■ Quoted text ■

* * * * * * *

Sasquatch Sunset : Q&A with Actor Jesse Eisenberg on Playing Sasquatch

Sasquatch Sunset : Q&A with Actor Jesse Eisenberg on Playing Sasquatch

©Courtesy of Bleecker Street

Sasquatch Sunset : In the misty forests of North America, a family of Sasquatches–possibly the last of their enigmatic kind–embark on an absurdist, epic, hilarious, and ultimately poignant journey over the course of one year. These shaggy and noble giants fight for survival as they find themselves on a collision course with the ever-changing world around them. Starring Riley Keough and Jesse Eisenberg, acclaimed directors David and Nathan Zellner (Kumiko, the Treasure Hunter) bring you the greatest Bigfoot story ever told.

Director : David Zellner, Nathan Zellner

Producer : Ari Aster, Gus Deardoff, Lizzie Shapiro, Andrew Karpen, Kent Sanderson, Riley Keough, Gina Gammell, Jeff Hull, Ross Boucher, Michael Clofine

Screenwriter : David Zellner

Distributor : Bleecker Street

Production : CoFelix Culpa, Square Peg, The Space Program, ZBI

Rating : R (Bloody Images|Some Sexual Content|Full Nudity)

* * * * * * *

■ Records from a data collection ■
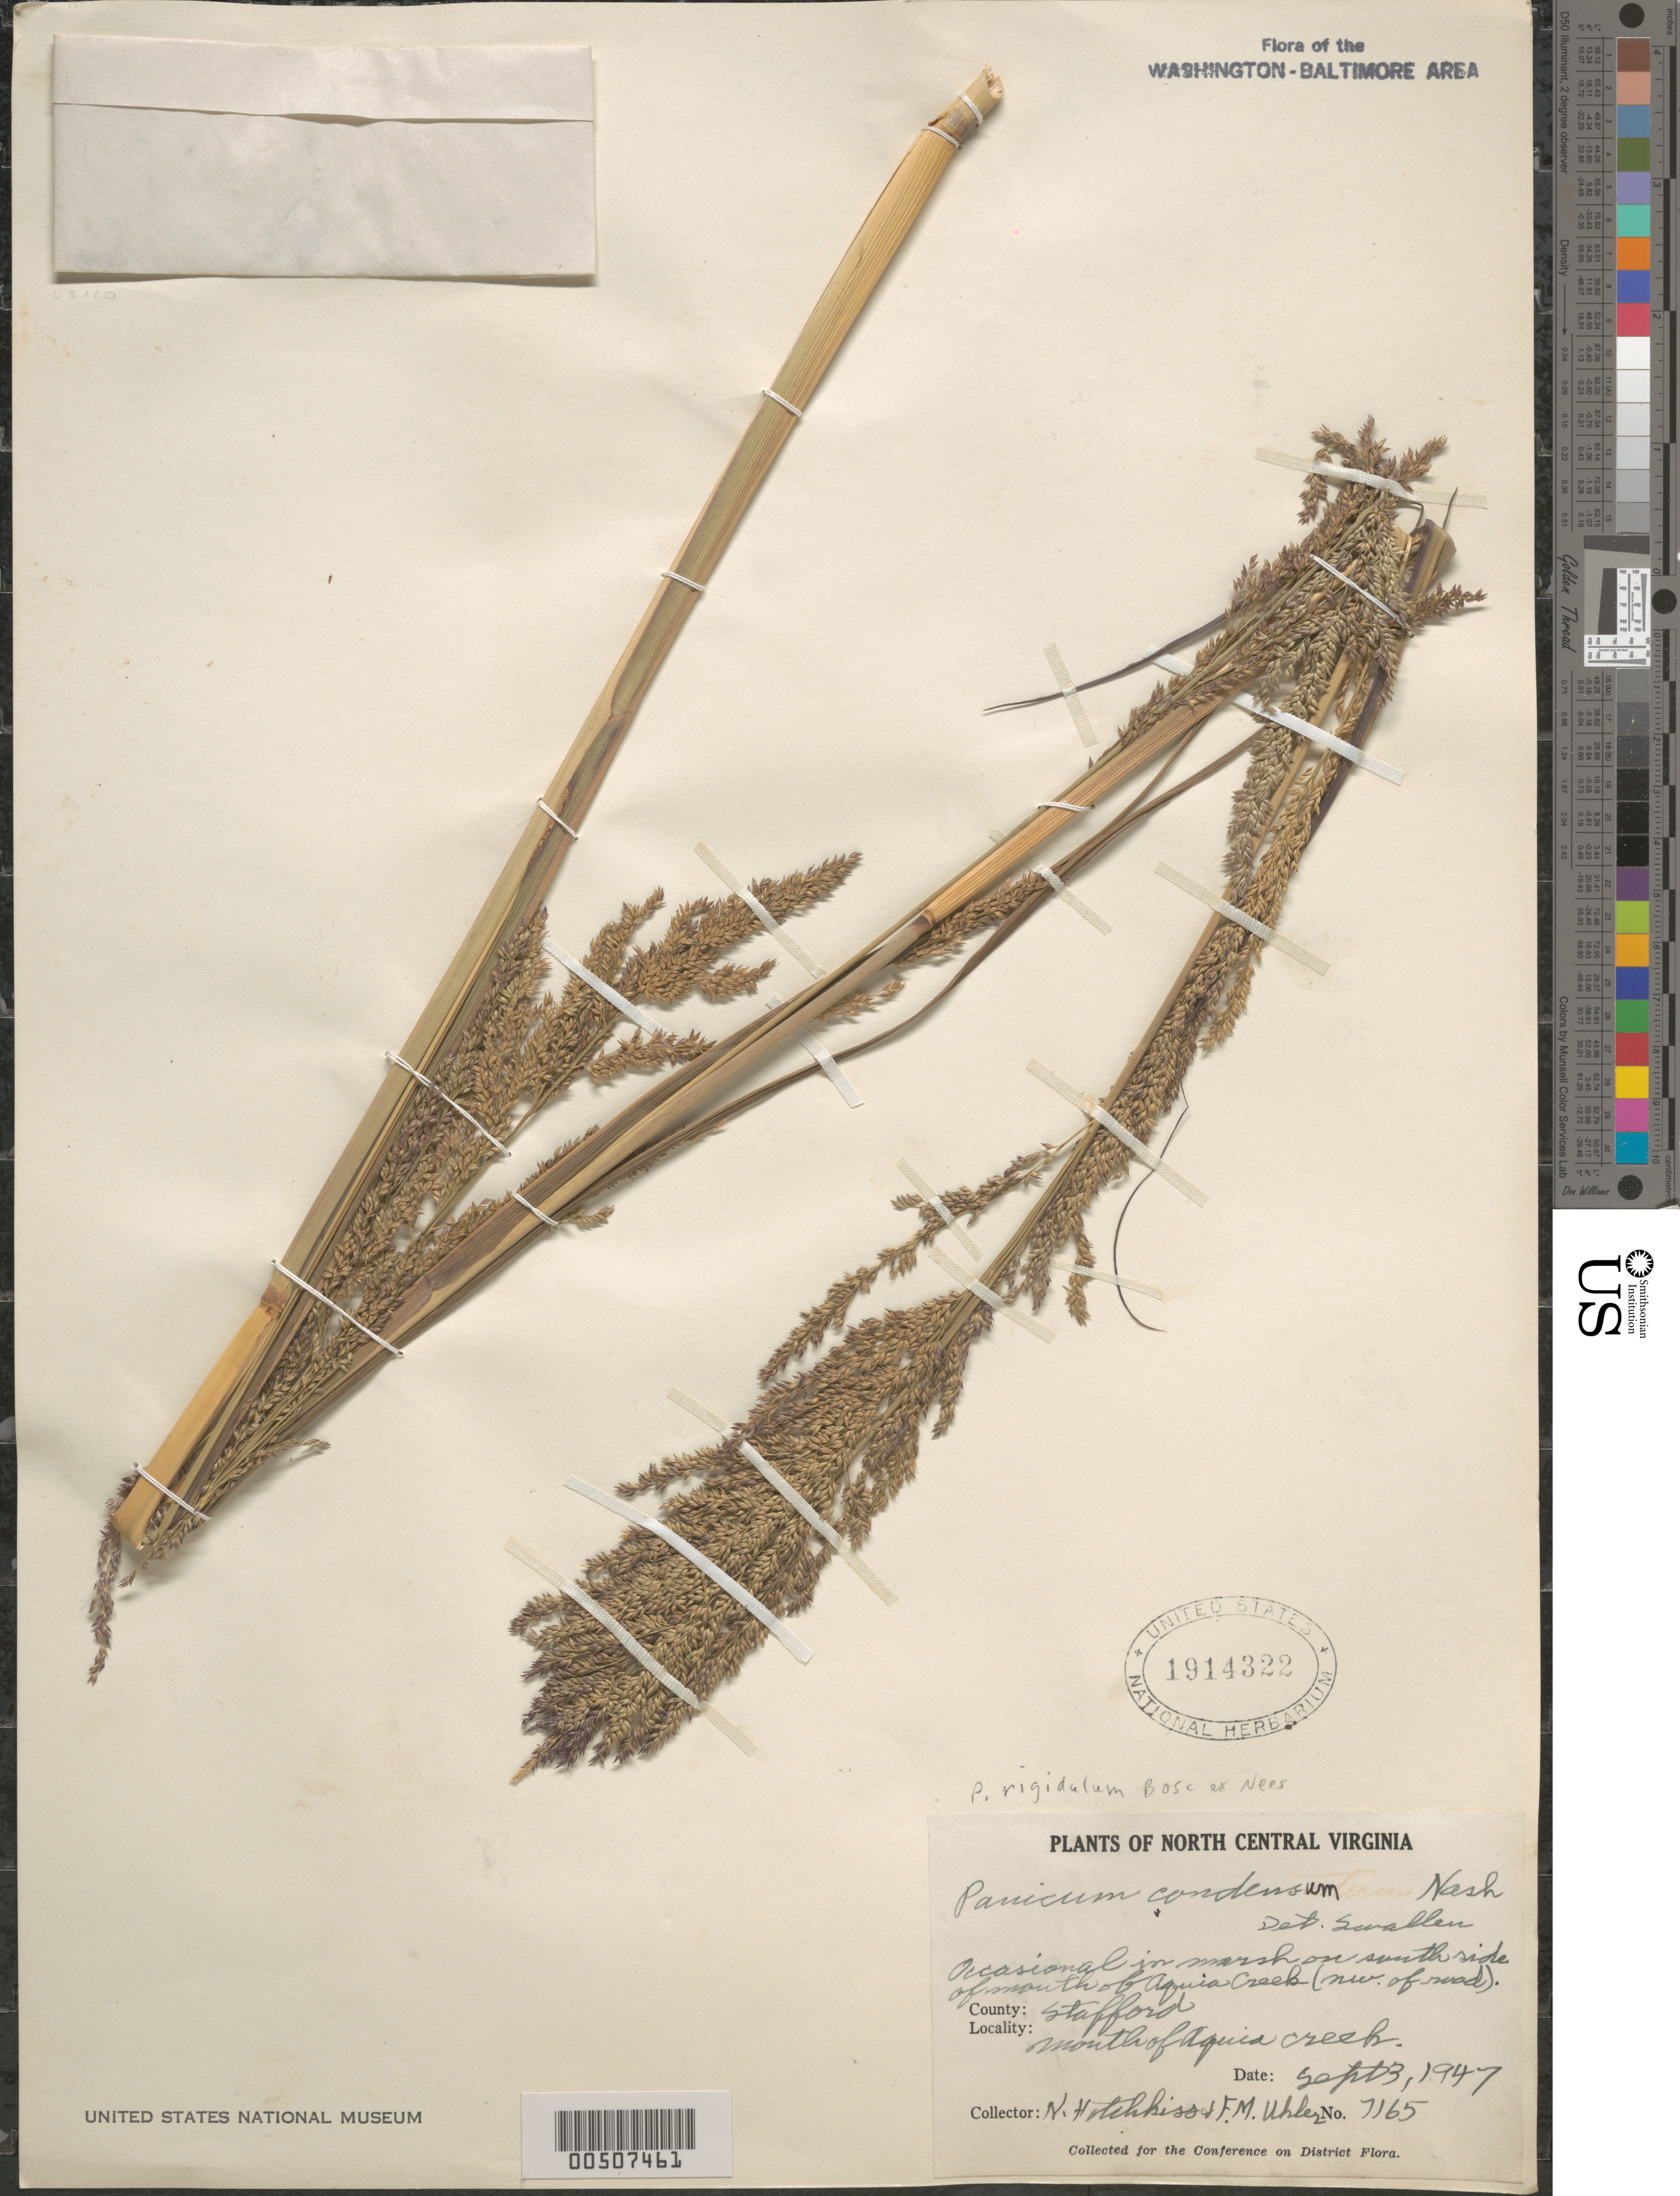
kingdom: Plantae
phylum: Tracheophyta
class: Liliopsida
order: Poales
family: Poaceae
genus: Coleataenia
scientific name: Coleataenia rigidula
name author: (Bosc ex Nees) LeBlond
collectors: N. Hotchkiss & F. M. Uhler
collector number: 7165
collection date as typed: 03 Sep 1947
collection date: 1947-09-03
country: United States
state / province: Virginia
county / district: Stafford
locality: Mouth of Aquia Creek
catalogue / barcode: US 1914322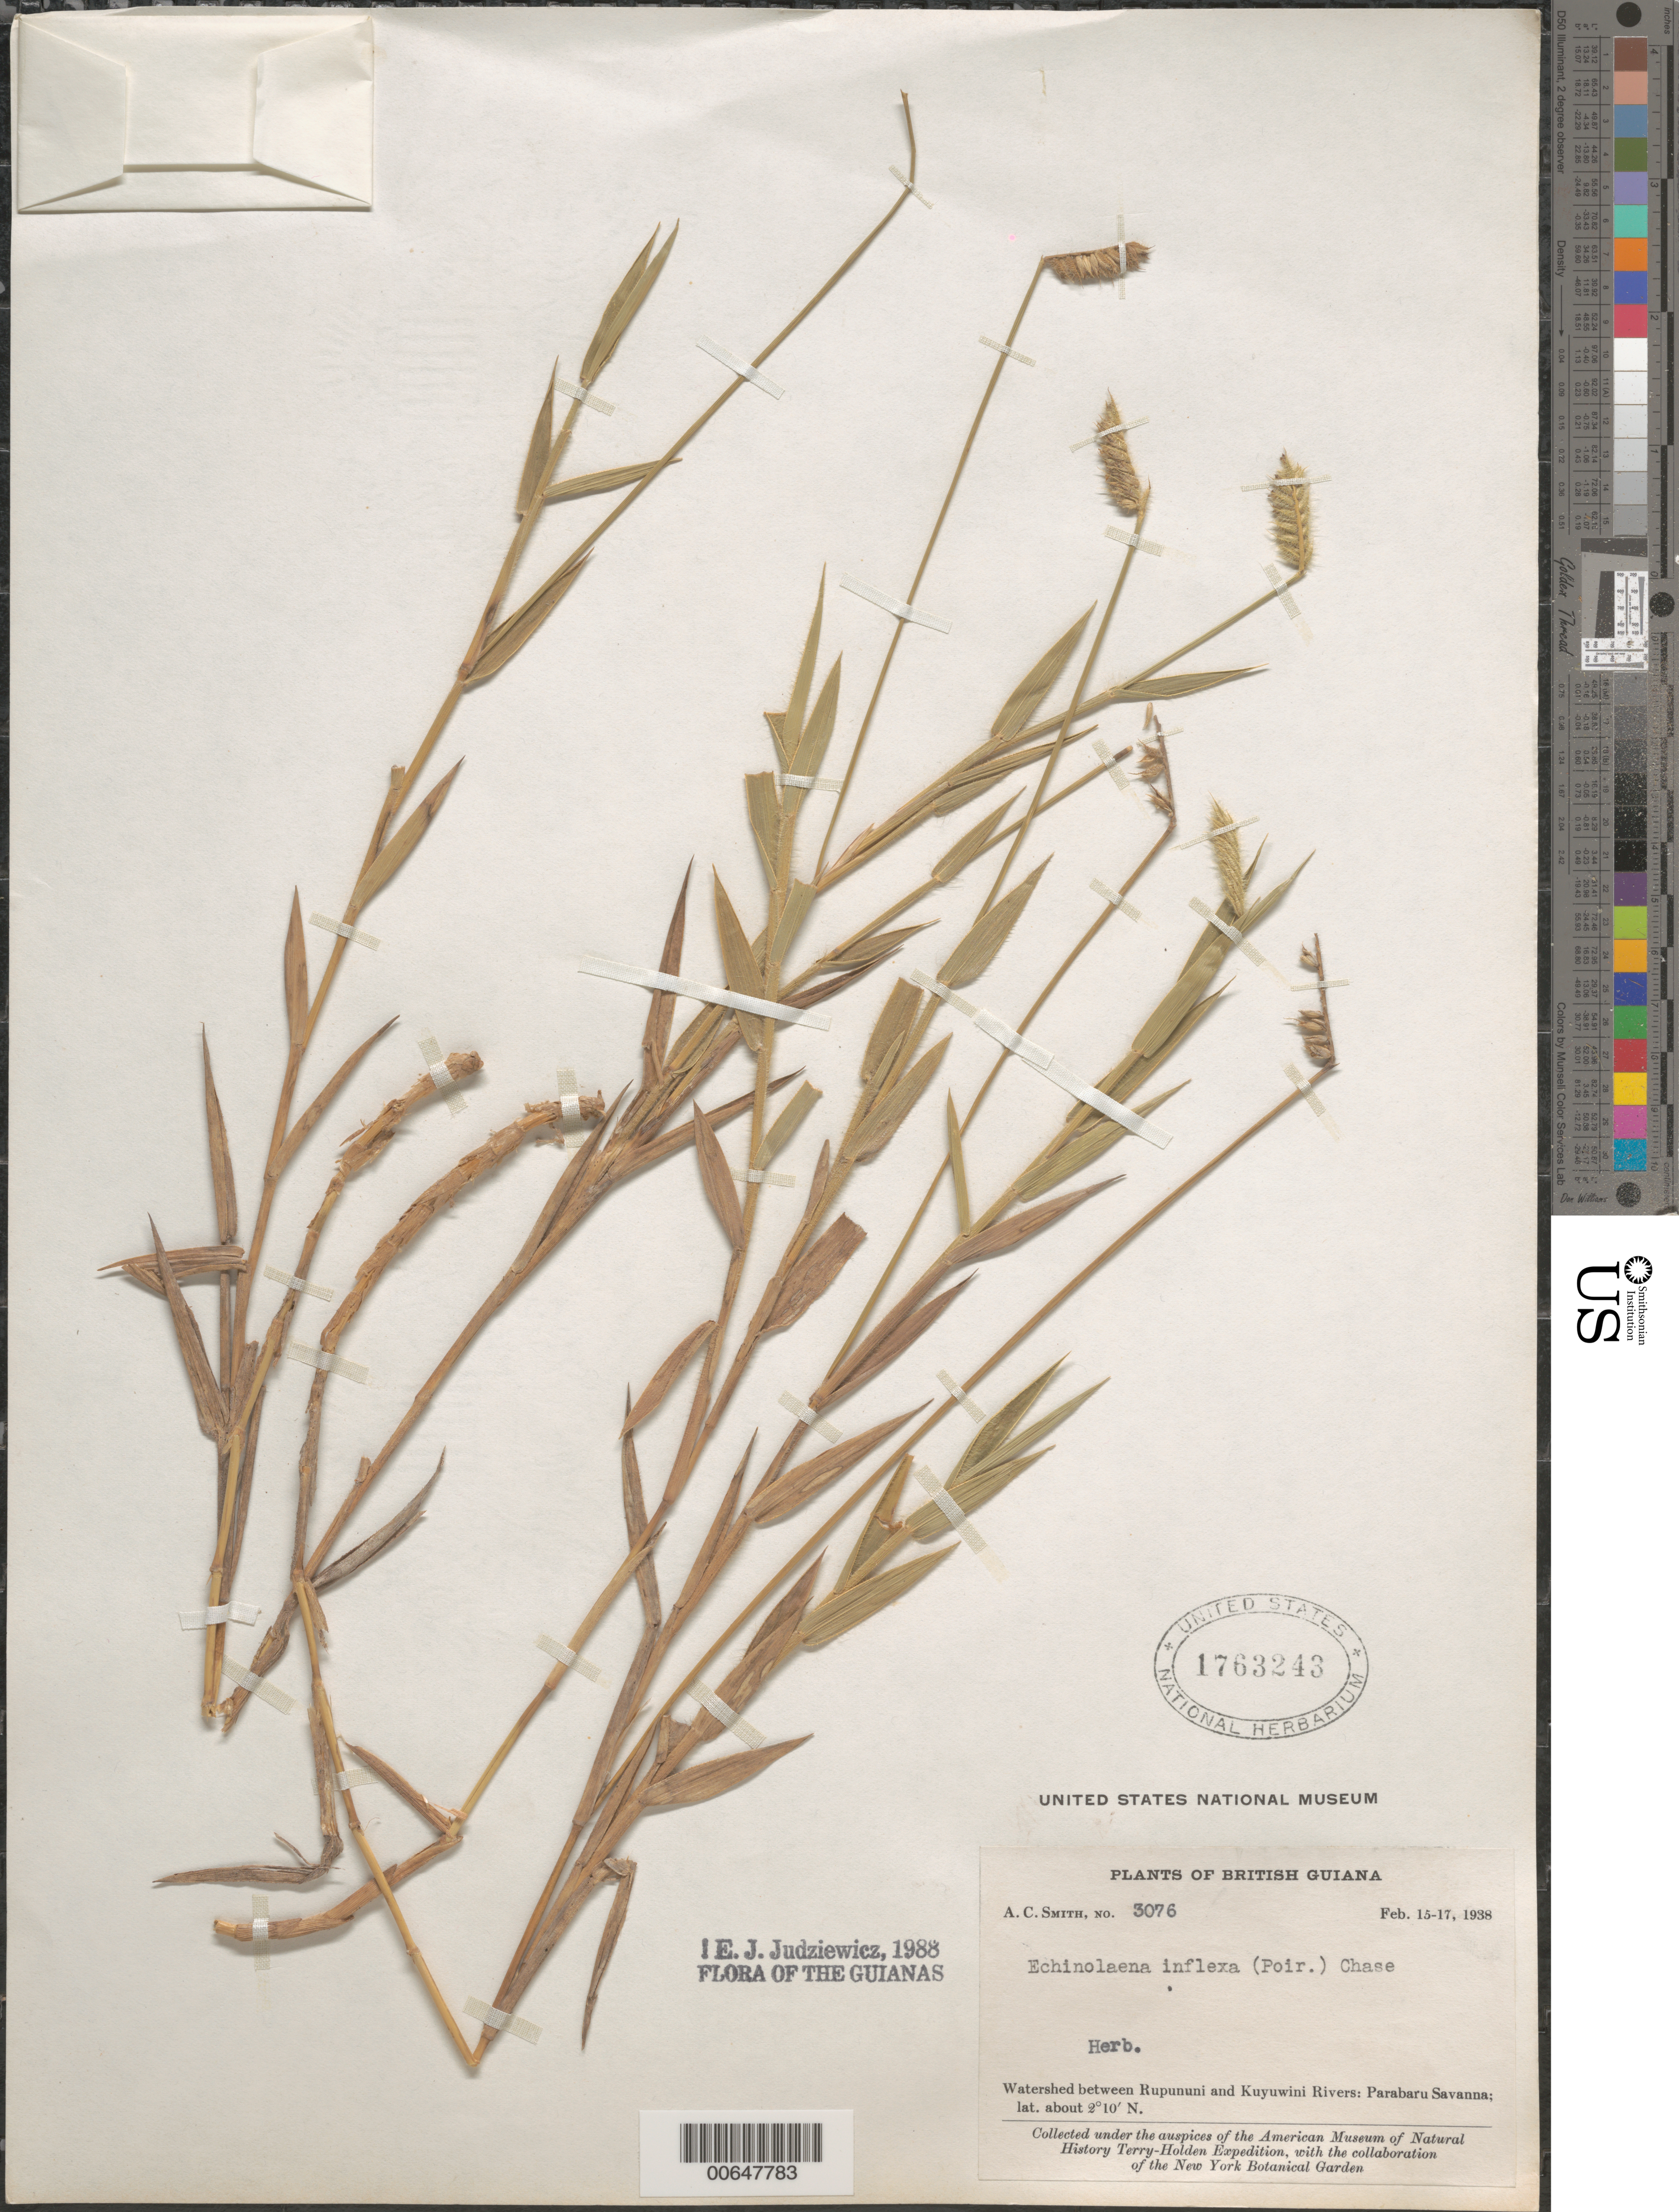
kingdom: Plantae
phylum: Tracheophyta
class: Liliopsida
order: Poales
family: Poaceae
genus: Echinolaena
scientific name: Echinolaena inflexa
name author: (Poir.) Chase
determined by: Judziewicz, E. J.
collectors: A. C. Smith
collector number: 3076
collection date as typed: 15-Feb-38 to 17-Feb-38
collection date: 1938-02-15/1938-02-17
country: Guyana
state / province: U. Takutu-U. Essequibo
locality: Rupununi R., watershed between it and Kuyuwini R; Parabaru Savanna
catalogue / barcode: US 1763243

* * * * * * *

■ Tasks to perform ■
1. Name every production company listed on the Sasquatch Sunset page.
2. Carry on the Sasquatch Sunset page from the point where it stops.
The lines have nothing to do with this.

■ Expected results ■
1. CoFelix Culpa, Square Peg, The Space Program, ZBI

2.
Genre : Comedy, Action, Adventure

Original Language : English
Release Date (Theaters) : Apr 19, 2024, Wide
Runtime : 1h 29m
Jesse
Q&A with Actor Jess Eisenberg 

Q: You produced this. After you read the script, what kind of dreams did you have for it? 

Jesse Eisenberg: I produced it. What happened was it had funding from one financier in Spain. It was a legitimate source of funding. I think the money fell out maybe two months before or two weeks before [production was to begin]. I was thinking, “I’ve never done anything like this in my life.” I just thought this movie had to be made, something so original, so pure. It’s this tiny, tiny movie. I wasn’t even thinking so much about the thrill of acting in it, because it’s an experience doing all that. I just felt I’ll do whatever I can to get it made. They’re making all these other movies that are so awful.

Q: You did a boot camp to prepare. What was obviously done creating the family dynamic between all of you? 

Jesse Eisenberg: The first thing we did as a cast was Zoom with each other. I had hired this teacher. I did a movie where I played Marcel Marceau. And my teacher for a year and a half, was a guy named Laurent. He’s one of the great, moving people in the world, and had a very classy background, who had studied with Marceau before he died. I asked him, could you do this movie where we’re doing Sasquatches and [teach] walking like Sasquatch?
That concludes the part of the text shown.